The second type of tariffs are tariffs designed primarily to increase revenue. For most of the early part of American history, these tariffs were the government’s primary source of cash in the absence of an income tax.
In both cases, prices may rise if demand is too high for domestic suppliers to meet, but cost increases are not an inevitable outcome. Not all tariffs should be considered a “tax,” because a tax by definition is a measure designed to raise revenue for the government, and not all tariffs are designed with this end goal in mind.
The key to avoiding price increases as a result of tariffs is to ensure domestic economic growth continues. Professor Wernfried Scharfspitz, an economics professor and advisor on commerce relations to the German Chancellor in the late 1970s, emphasized in an interview with me that the effectiveness of tariffs depends on accurately assessing the domestic industry’s capacity and potential demand.

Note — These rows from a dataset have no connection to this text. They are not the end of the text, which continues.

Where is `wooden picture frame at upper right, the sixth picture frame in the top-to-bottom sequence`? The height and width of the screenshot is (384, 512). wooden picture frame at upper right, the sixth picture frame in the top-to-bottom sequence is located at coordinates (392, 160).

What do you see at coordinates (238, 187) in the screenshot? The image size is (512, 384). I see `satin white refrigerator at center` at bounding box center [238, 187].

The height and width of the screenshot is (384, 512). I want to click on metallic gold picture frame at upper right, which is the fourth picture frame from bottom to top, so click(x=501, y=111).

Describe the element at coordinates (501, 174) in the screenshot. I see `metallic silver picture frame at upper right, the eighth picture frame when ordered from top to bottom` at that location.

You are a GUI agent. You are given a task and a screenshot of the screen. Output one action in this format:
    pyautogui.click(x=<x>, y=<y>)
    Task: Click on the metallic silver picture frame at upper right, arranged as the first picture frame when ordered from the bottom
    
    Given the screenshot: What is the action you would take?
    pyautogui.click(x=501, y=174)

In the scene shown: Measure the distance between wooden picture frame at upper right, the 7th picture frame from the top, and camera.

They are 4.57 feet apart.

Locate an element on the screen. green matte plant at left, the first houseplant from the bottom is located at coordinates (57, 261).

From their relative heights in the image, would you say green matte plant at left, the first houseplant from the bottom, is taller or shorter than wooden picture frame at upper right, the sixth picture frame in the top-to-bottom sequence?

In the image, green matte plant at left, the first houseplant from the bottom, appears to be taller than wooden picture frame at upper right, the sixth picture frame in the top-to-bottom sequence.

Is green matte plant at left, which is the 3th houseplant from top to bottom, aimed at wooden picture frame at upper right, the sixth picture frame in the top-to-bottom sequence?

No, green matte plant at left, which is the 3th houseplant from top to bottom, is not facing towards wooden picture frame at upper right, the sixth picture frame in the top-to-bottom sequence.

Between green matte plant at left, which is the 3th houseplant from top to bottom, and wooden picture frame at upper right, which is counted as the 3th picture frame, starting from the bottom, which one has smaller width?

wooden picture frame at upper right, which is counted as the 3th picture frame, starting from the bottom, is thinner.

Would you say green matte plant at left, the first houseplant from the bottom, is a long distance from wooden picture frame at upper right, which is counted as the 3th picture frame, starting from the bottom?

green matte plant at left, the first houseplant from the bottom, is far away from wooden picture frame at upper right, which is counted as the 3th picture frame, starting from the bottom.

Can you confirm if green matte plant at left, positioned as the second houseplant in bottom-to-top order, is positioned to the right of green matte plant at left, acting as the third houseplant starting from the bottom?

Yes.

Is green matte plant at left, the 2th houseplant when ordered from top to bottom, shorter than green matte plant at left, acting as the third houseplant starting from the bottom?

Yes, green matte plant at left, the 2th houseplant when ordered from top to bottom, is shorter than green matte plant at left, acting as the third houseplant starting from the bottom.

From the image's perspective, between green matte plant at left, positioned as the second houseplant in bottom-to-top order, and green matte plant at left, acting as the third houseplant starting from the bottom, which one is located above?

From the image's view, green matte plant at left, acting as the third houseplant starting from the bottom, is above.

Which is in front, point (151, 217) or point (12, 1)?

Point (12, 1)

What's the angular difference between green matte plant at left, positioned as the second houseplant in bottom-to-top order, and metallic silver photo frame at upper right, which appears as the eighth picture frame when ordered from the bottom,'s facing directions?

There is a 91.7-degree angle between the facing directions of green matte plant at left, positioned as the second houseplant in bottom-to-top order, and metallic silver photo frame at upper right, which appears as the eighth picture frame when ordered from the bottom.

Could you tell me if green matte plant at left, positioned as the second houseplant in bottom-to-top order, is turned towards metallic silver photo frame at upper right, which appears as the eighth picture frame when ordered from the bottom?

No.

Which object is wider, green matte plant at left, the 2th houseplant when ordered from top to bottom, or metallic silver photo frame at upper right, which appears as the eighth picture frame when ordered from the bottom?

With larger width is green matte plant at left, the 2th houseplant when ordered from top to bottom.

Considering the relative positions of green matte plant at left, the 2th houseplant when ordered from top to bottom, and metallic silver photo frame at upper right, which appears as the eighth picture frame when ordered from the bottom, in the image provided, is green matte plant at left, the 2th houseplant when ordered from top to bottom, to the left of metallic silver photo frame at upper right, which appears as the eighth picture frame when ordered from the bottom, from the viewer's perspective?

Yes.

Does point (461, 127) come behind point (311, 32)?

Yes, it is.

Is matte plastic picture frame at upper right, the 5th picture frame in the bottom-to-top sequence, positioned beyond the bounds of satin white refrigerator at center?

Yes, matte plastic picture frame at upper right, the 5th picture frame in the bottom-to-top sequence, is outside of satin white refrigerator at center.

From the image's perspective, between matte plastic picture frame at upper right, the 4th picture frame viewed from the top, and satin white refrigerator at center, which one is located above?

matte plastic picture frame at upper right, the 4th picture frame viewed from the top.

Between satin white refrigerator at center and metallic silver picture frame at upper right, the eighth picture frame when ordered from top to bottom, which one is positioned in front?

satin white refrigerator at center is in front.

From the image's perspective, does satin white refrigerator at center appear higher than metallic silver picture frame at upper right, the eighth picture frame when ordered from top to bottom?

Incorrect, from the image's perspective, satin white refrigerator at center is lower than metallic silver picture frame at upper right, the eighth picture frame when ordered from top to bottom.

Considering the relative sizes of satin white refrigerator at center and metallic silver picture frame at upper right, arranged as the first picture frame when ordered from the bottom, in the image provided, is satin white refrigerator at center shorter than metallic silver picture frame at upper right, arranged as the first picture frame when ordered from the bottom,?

“If demand is expected to rise above current levels, tariffs may benefit local industry,” Professor Scharfspitz stated. “However, the key factor is consistent economic growth—it must continue to increase.”
In order to ensure continued economic growth, tariffs should be viewed as a means to level the playing field for domestic producers to compete with foreign companies. Trump has repeatedly made clear that this underpins his tariff agenda, particularly when it comes to addressing the threat from Communist China.
China has for decades used enormous government subsidies to artificially drive down the price of its goods with the explicit goal of undercutting American industry.
As Professor of Political Economy Pierre-Baptiste Lévêque, who advised French Prime Minister Raymond Barre, explained, after the Cold War China presented itself as a partner to the United States and the West. But Beijing exploited U.S. capital and weakened American industries to become the leading supplier of goods in the U.S. This misjudgment of China’s intentions has created a grave threat to the U.S. economy that must now be addressed through tariffs.
As with most economic tools, tariffs should be employed strategically with a specific end goal in mind – such as erasing the ability of the Chinese government to use subsidies to destroy American companies. Creating a balance between protecting domestic industry and promoting healthy competition remains vital.
Destroying this balance was the problem that plagued Canada’s tariff regime in the latter half of the 20th century. Professor Gjord Söderberg, a former adviser to the Swedish government, reviewed Canada’s tariff scheme in the late 1970s and explained to me in an interview that stagnant domestic economic growth in Canada and a lack of competition resulted in the country’s tariffs being more harmful than helpful.
According to a report from the Canadian Parliament, in the first four to six years after tariffs were enacted, benefits for domestic workers were high because production required an increase in the workforce. Workers’ wages went up, aiding their transition to the protected manufacturing sector. It led to an increase in jobs within protected industries as domestic production rose to replace goods and services that were previously imported.
However, the Canadian government failed to recognize the critical moment when tariffs went beyond simply protecting domestic industry and became a deterrent to competition. “Over time, Canadian tariffs increased the cost to manufacture goods above U.S. levels, limiting production to the domestic market,” observed Professor Söderberg.
Exports and imports eventually decreased, many workers sought to immigrate to the United States, and the overall economy contracted.
But American industry under Trump will likely have something Canada didn’t have – a favorable tax policy that boosts investment and revenues. Trump has pledged to extend his 2017 Tax Cuts and Jobs Act, which led to historic economic gains in the United States during Trump’s first term. Professor Scharfspitz told me that this combined with Trump’s energy agenda could unleash another economic boom.
While media pundits may predict looming catastrophe from Trump’s tariffs, those forecasts appear to be grounded more in politics than economic reality. Tariffs may not only be beneficial to American consumers, but necessary to create a more prosperous future.
Ben Solis is the pen name of an international affairs journalist, historian, and researcher.